- Opening Delimiter -
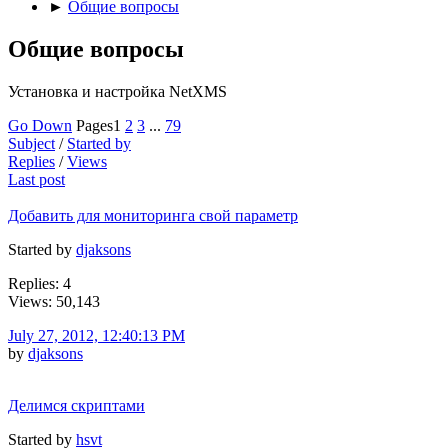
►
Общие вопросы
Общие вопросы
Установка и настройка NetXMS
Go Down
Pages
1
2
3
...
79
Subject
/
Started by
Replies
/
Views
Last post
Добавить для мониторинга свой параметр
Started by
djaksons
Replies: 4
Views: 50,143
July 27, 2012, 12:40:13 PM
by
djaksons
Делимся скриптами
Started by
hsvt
- Closing Delimiter -
→ **WHAT YOU NEED TO DO**:
Word for word, write out the whole listing, keeping none of the pictures.

→ **SOLUTION**:
►
Общие вопросы
Общие вопросы
Установка и настройка NetXMS
Go Down
Pages
1
2
3
...
79
Subject
/
Started by
Replies
/
Views
Last post
Добавить для мониторинга свой параметр
Started by
djaksons
Replies: 4
Views: 50,143
July 27, 2012, 12:40:13 PM
by
djaksons
Делимся скриптами
Started by
hsvt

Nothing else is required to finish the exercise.